The destructive politics of, say, Mitch McConnell, John Boehner, or Chris Christie are enough to be the centerpiece of any conversation. Their looks don't hurt us, their policies do. But whenever their political activities cause some major ruckus, the comment sections invariably devolve into jokes about their personal appearance--as if the only way they can be hurt is by making fun of weight, chin, or skin.
As a political blogger, I'm not above enjoying the hell out of ridiculing certain Right Wing pols whose own meanness goes beyond hurting individuals and leans more toward causing heartache and dismay to multitudes. They deserve it. But going beyond their politics to make fun of their looks, or their spouses' looks, or their children's looks doesn't add to the conversation--it doesn't fix anything. It's a cruel way to get a laugh.

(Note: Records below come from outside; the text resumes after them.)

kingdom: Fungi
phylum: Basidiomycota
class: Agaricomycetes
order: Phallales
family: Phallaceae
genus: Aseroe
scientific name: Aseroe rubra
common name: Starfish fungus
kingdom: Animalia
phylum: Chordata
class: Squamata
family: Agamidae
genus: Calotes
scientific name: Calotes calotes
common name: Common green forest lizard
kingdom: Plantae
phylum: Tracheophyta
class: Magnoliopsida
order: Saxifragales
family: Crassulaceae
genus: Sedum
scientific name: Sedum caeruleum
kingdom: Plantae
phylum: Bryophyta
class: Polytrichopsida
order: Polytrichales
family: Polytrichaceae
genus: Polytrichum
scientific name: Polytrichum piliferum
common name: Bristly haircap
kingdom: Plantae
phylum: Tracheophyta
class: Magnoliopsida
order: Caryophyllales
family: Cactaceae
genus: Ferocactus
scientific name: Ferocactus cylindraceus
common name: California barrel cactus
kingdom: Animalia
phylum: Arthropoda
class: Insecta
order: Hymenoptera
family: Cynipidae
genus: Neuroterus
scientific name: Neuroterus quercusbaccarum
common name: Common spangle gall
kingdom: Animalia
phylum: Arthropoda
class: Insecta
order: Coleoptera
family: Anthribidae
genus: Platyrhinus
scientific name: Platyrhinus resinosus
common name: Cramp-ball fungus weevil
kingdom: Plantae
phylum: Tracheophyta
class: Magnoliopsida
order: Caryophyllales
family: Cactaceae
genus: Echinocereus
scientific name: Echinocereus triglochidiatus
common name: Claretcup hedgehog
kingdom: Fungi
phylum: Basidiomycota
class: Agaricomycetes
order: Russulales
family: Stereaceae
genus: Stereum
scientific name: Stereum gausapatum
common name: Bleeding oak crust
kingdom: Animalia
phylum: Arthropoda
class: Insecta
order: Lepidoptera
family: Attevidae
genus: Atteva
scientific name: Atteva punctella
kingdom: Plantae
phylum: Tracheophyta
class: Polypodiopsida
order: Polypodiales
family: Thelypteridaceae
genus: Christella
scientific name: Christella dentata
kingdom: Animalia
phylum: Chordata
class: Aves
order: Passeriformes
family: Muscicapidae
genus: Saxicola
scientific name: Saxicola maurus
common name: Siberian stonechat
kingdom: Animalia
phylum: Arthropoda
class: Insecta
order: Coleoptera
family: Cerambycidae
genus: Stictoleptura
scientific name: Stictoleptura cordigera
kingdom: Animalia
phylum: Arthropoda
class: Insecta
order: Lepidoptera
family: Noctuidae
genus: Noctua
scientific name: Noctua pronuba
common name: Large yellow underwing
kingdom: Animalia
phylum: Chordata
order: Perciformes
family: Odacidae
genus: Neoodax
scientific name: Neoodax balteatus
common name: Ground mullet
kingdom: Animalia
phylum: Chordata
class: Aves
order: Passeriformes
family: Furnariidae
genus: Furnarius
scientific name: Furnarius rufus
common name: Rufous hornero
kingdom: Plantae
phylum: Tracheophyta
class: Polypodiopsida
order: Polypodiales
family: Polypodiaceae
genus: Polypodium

Inflicting personal, psychic pain for the pleasure of an audience isn't anything new. The concept of making fun of other human beings is centuries old. But spreading ridicule to the ends of the earth electronically in a matter of seconds is new. And chilling. Anyone with a camera or a smart phone can snap a picture of someone who looks funny--without them even knowing it--and post it to the internet. Once the deed is done it's out there forever. No taking it back. Forever.
We hear about teen suicides nearly every day. The direct cause of far too many of them is cruel, senseless public shaming and/or bullying on the internet. It's time the shamers take the heat. They're miserable excuses for human beings, made even worse by the fact that they know they can inflict that kind of harm anonymously. They're heartless cowards, blameless as long as they can stay nameless.
The broad scope and openness of the internet is a gift, but when it's used as a tool for abuse we have an obligation to self-regulate it. We have to pay attention. We are the grown-ups here.